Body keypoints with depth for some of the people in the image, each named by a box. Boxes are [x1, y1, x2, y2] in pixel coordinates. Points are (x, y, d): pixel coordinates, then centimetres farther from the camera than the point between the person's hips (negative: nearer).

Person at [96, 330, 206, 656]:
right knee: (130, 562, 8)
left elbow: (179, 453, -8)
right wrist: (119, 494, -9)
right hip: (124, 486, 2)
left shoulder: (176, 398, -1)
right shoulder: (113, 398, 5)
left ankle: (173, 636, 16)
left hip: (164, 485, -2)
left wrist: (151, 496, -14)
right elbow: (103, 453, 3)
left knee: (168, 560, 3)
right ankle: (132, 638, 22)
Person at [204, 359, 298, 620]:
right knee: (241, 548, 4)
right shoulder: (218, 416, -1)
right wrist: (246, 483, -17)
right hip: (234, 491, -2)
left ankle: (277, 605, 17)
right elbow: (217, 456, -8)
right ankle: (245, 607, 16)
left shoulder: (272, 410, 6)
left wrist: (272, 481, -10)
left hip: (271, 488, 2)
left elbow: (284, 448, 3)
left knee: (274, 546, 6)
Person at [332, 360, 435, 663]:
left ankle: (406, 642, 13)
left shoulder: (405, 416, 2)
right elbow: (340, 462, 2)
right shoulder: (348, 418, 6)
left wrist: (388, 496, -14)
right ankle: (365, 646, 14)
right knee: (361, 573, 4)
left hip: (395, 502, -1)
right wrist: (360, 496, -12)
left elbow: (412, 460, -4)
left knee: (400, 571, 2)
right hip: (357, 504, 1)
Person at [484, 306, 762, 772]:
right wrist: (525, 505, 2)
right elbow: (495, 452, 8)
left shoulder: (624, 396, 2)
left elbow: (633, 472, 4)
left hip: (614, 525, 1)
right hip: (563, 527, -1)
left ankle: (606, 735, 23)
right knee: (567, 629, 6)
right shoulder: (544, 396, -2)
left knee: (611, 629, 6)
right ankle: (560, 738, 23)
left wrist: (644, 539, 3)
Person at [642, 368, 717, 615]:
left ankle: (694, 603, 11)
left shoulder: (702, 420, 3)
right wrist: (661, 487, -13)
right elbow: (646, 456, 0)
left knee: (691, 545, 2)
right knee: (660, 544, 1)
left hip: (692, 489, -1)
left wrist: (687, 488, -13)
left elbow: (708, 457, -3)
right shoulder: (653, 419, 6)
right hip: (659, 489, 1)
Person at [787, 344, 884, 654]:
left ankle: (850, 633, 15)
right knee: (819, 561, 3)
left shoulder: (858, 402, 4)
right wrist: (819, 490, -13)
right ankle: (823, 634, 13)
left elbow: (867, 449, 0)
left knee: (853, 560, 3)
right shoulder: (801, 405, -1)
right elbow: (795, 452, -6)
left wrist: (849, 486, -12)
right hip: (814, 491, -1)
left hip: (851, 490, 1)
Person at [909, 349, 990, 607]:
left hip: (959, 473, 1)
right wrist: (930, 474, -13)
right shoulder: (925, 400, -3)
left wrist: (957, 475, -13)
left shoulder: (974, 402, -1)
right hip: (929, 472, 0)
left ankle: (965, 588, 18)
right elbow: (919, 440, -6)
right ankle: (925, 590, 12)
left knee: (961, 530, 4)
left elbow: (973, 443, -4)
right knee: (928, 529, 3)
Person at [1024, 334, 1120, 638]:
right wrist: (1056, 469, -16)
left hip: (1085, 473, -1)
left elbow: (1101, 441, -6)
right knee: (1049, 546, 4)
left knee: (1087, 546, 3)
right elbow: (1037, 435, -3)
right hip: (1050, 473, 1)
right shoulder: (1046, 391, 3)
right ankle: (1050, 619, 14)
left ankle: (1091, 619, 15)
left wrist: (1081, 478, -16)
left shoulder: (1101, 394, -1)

TASK DIRECTIONS: Of all the entries above, retype exactly the lines from the line with "left shoulder: (176, 398, -1)" to the line with "left hip: (692, 489, -1)", both included, and no others.

EXERCISE ANSWER:
left shoulder: (176, 398, -1)
right shoulder: (113, 398, 5)
left ankle: (173, 636, 16)
left hip: (164, 485, -2)
left wrist: (151, 496, -14)
right elbow: (103, 453, 3)
left knee: (168, 560, 3)
right ankle: (132, 638, 22)
Person at [204, 359, 298, 620]:
right knee: (241, 548, 4)
right shoulder: (218, 416, -1)
right wrist: (246, 483, -17)
right hip: (234, 491, -2)
left ankle: (277, 605, 17)
right elbow: (217, 456, -8)
right ankle: (245, 607, 16)
left shoulder: (272, 410, 6)
left wrist: (272, 481, -10)
left hip: (271, 488, 2)
left elbow: (284, 448, 3)
left knee: (274, 546, 6)
Person at [332, 360, 435, 663]:
left ankle: (406, 642, 13)
left shoulder: (405, 416, 2)
right elbow: (340, 462, 2)
right shoulder: (348, 418, 6)
left wrist: (388, 496, -14)
right ankle: (365, 646, 14)
right knee: (361, 573, 4)
left hip: (395, 502, -1)
right wrist: (360, 496, -12)
left elbow: (412, 460, -4)
left knee: (400, 571, 2)
right hip: (357, 504, 1)
Person at [484, 306, 762, 772]:
right wrist: (525, 505, 2)
right elbow: (495, 452, 8)
left shoulder: (624, 396, 2)
left elbow: (633, 472, 4)
left hip: (614, 525, 1)
right hip: (563, 527, -1)
left ankle: (606, 735, 23)
right knee: (567, 629, 6)
right shoulder: (544, 396, -2)
left knee: (611, 629, 6)
right ankle: (560, 738, 23)
left wrist: (644, 539, 3)
Person at [642, 368, 717, 615]:
left ankle: (694, 603, 11)
left shoulder: (702, 420, 3)
right wrist: (661, 487, -13)
right elbow: (646, 456, 0)
left knee: (691, 545, 2)
right knee: (660, 544, 1)
left hip: (692, 489, -1)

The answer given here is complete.